TEXT SEGMENT
------------------------------------------------
Modifying IL at runtime

Modifying IL at runtime

If you remember the Omniscient Debugger, it was a Java debugger that instrumented the bytecode at runtime to trace calls and monitor variables. It did so by using a custom ClassLoader.
Unfortunately the .NET classes that seemed somewhat equivalent to the Java ClassLoader are sealed, so they can't be extended. So, for a while I thought runtime instrumentation of the code wasn't possible in .NET...

A couple weeks later, I stumbled onto the NProf (open-source .NET profiler) project and wondered how they did their magic. It turns out they use the CLR Profiling APIs which are COM based and allow you to hook up into various events and get information on the runtime. It is while digging some more into these that I first found a mention of the intriguing ICorProfilerInfo::SetILFunctionBody method.

Although I still think that it is not very well documented (no MSDN reference and very few hits in Google), I have since found bits and pieces of information about this method and wrote a little program that demos its potential.

In this article, we'll go through the steps to build this simple runtime IL transformation program, to give you a better feel of what Get/SetILFunctionBody allows you to do.

Update: Follow-up articles are available (step II, step II+, step III).

Background information on the Profiling APIs
First you should have a little background on the Profiling APIs of the framework.

The SDK comes with a Tool Developers Guide. It's a directory with various documents, including the precious Profiling.doc file. Since I don't have Word on all my machines, I converted it to pdf and copied it over: CLR Profiling (Tool Developers Guide).

Two "Under the Hood" articles on MSDNMag, about the Profiling APIs:
The .NET Profiling API and the DNProfiler Tool and NET CLR Profiling Services: Track Your Managed Components to Boost Application Performance.
------------------------------------------------
WORK INSTRUCTIONS
A: Answer these questions about the article on modifying IL at runtime:
(i) What did the Omniscient Debugger use to instrument bytecode at runtime?
(ii) What did the NProf project turn out to use?
(iii) Which file from the Tool Developers Guide was converted to pdf?
B: Quote all of the text lines in the records word for word, leaving out the pictures.
The text above has no connection to the records that follow it.

PROVIDED RECORDS
------------------------------------------------
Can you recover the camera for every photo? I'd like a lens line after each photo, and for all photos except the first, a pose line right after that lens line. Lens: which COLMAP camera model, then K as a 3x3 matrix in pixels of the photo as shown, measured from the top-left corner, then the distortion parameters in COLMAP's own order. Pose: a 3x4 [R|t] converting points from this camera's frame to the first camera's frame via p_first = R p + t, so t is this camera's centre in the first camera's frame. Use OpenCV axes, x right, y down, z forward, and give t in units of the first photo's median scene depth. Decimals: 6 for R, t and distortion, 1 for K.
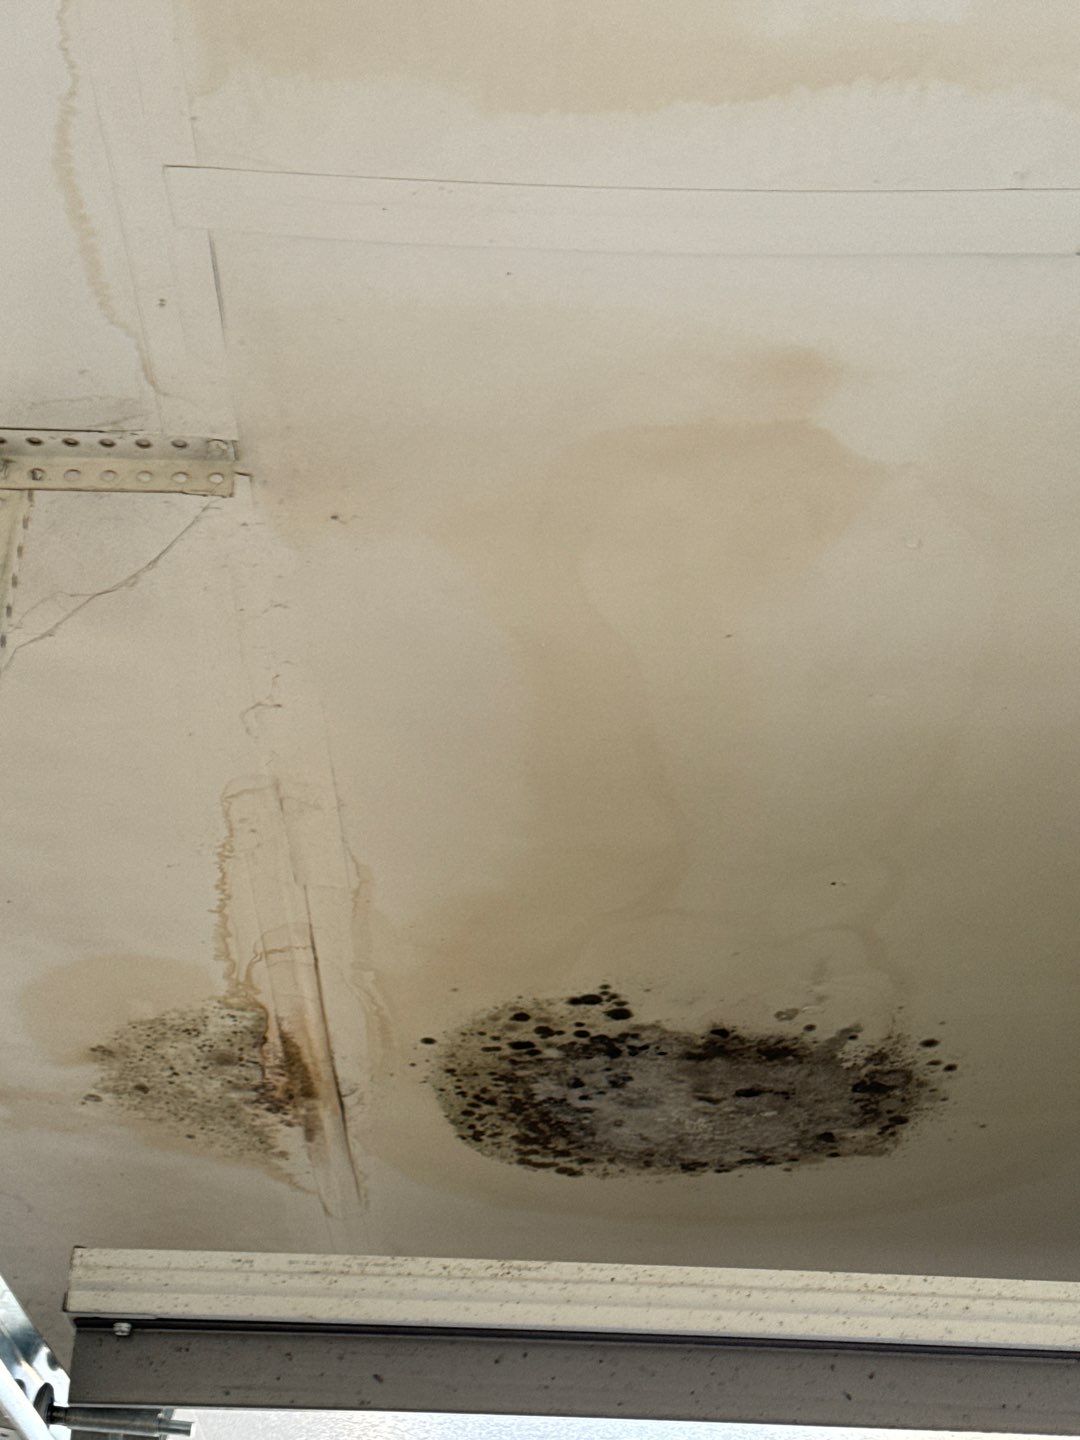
lens RADIAL K [[2303.5, 0, 540.0], [0, 2303.5, 720.0], [0, 0, 1]] dist [0.111599, 0.025917]
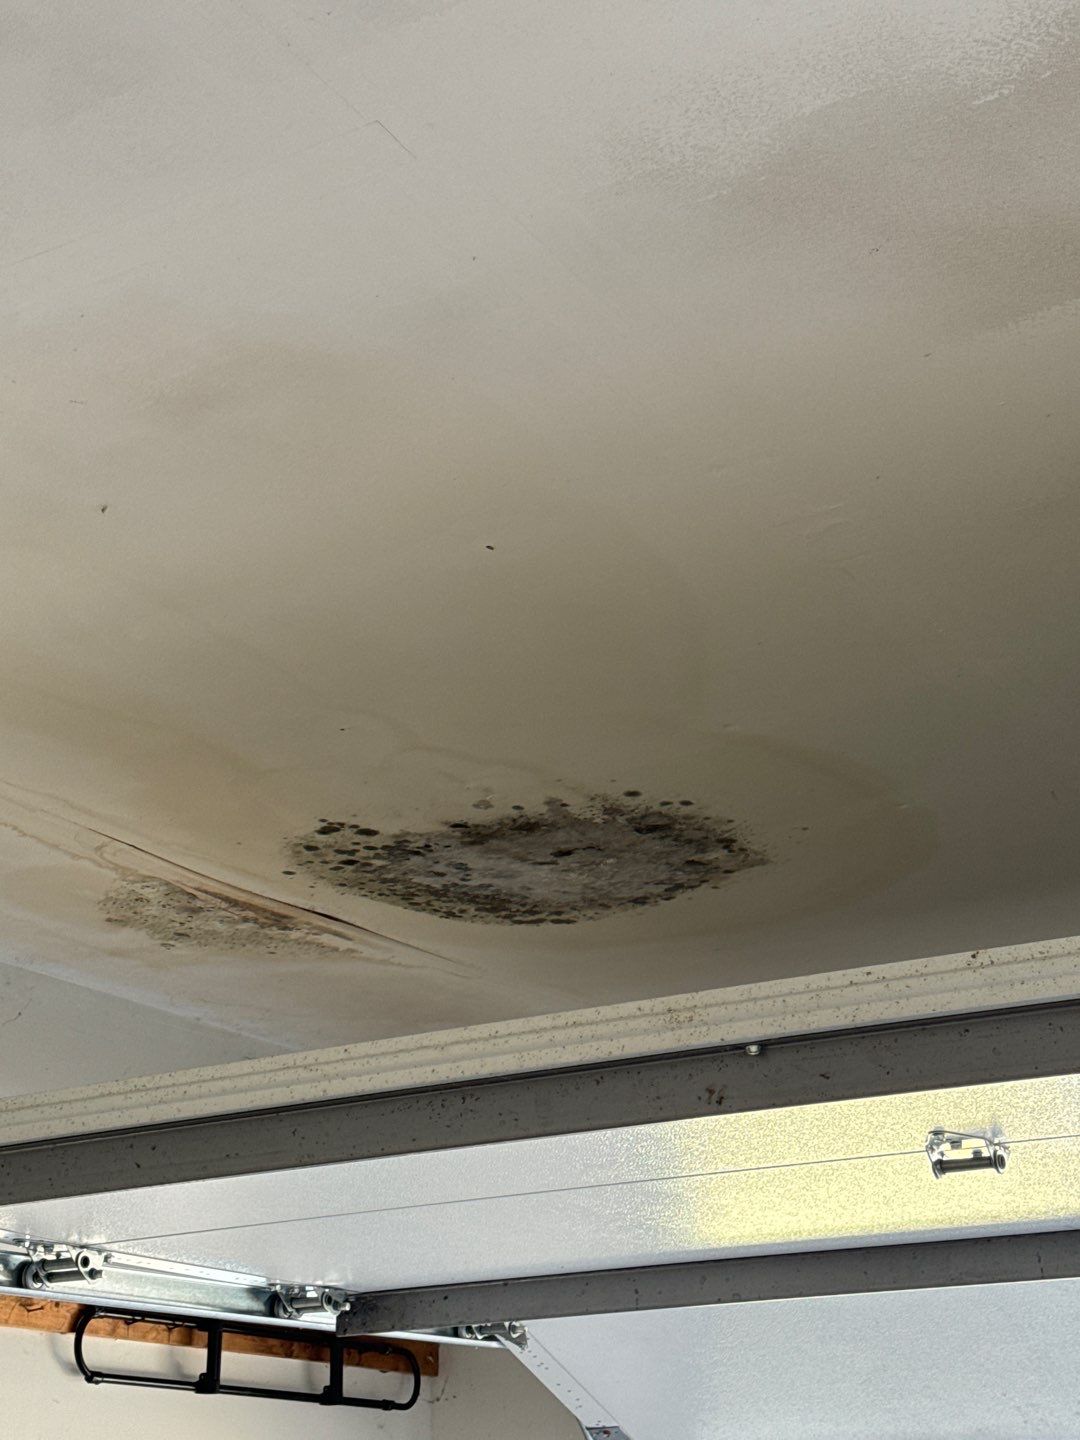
lens RADIAL K [[2303.5, 0, 540.0], [0, 2303.5, 720.0], [0, 0, 1]] dist [0.111599, 0.025917]
pose [[0.848351, -0.217831, -0.482546, 0.687525], [0.288760, 0.954311, 0.076865, 0.001733], [0.443755, -0.204549, 0.872491, -0.023334]]
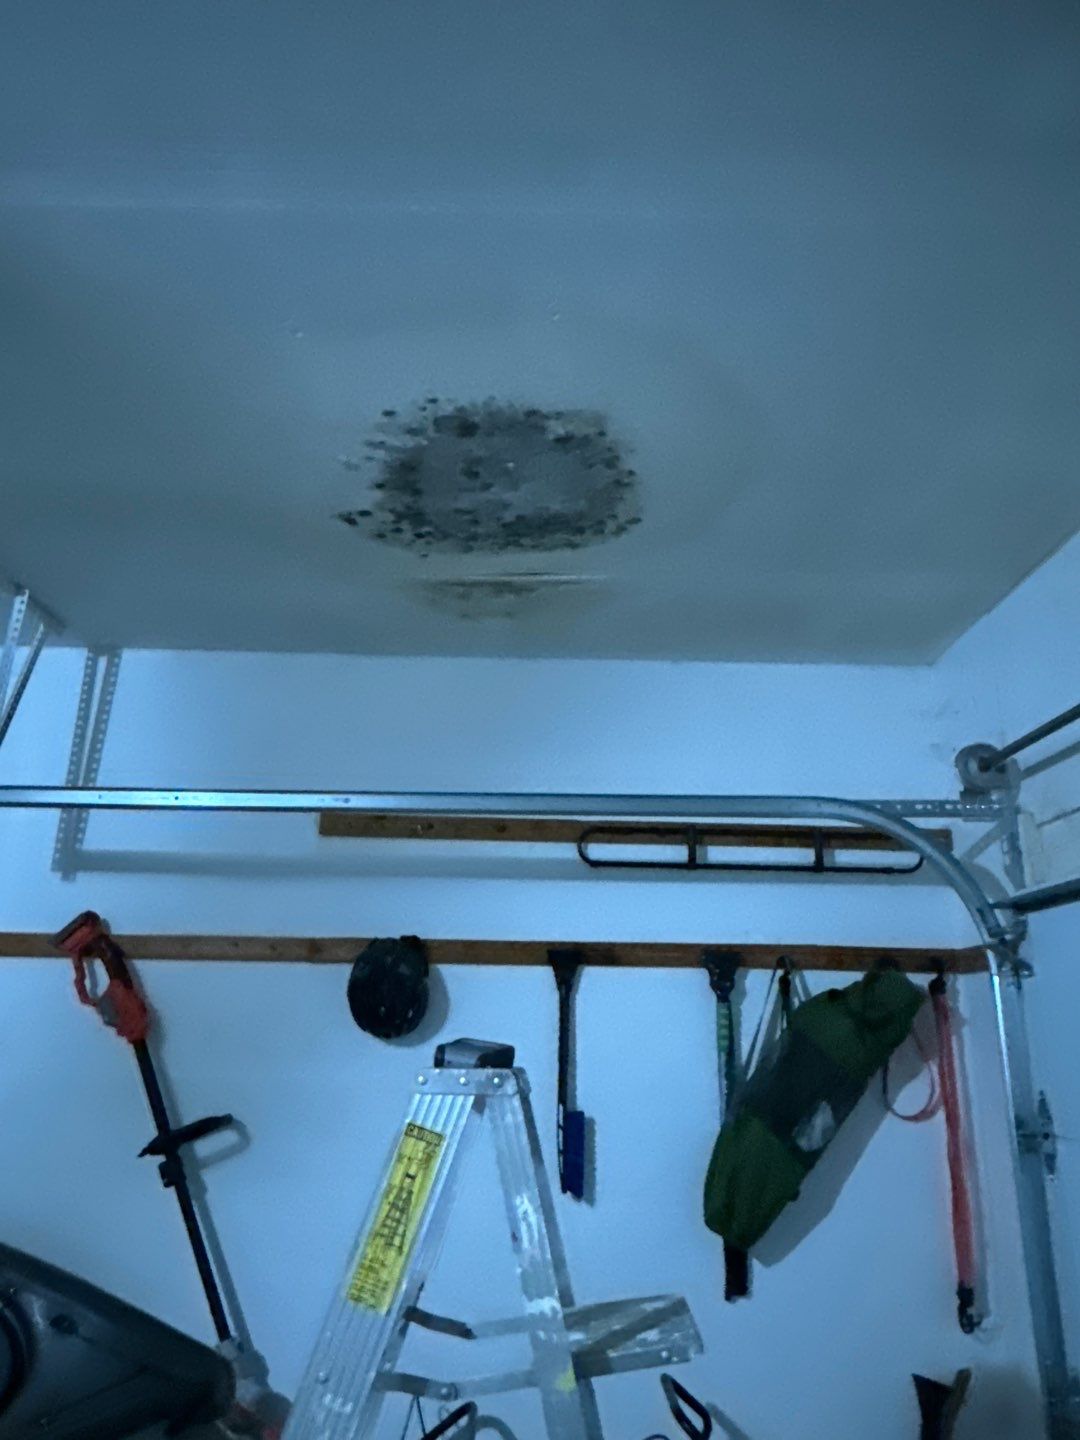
lens RADIAL K [[1029.1, 0, 540.0], [0, 1029.1, 720.0], [0, 0, 1]] dist [-0.005674, -0.000792]
pose [[-0.013300, -0.318386, -0.947868, 0.786510], [0.470933, 0.834238, -0.286826, 0.578112], [0.882069, -0.450197, 0.138843, 0.884039]]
------------------------------------------------
ANSWER LIST
A:
(i) A custom ClassLoader.
(ii) The CLR Profiling APIs.
(iii) Profiling.doc.

B:
Can you recover the camera for every photo? I'd like a lens line after each photo, and for all photos except the first, a pose line right after that lens line. Lens: which COLMAP camera model, then K as a 3x3 matrix in pixels of the photo as shown, measured from the top-left corner, then the distortion parameters in COLMAP's own order. Pose: a 3x4 [R|t] converting points from this camera's frame to the first camera's frame via p_first = R p + t, so t is this camera's centre in the first camera's frame. Use OpenCV axes, x right, y down, z forward, and give t in units of the first photo's median scene depth. Decimals: 6 for R, t and distortion, 1 for K.
lens RADIAL K [[2303.5, 0, 540.0], [0, 2303.5, 720.0], [0, 0, 1]] dist [0.111599, 0.025917]
lens RADIAL K [[2303.5, 0, 540.0], [0, 2303.5, 720.0], [0, 0, 1]] dist [0.111599, 0.025917]
pose [[0.848351, -0.217831, -0.482546, 0.687525], [0.288760, 0.954311, 0.076865, 0.001733], [0.443755, -0.204549, 0.872491, -0.023334]]
lens RADIAL K [[1029.1, 0, 540.0], [0, 1029.1, 720.0], [0, 0, 1]] dist [-0.005674, -0.000792]
pose [[-0.013300, -0.318386, -0.947868, 0.786510], [0.470933, 0.834238, -0.286826, 0.578112], [0.882069, -0.450197, 0.138843, 0.884039]]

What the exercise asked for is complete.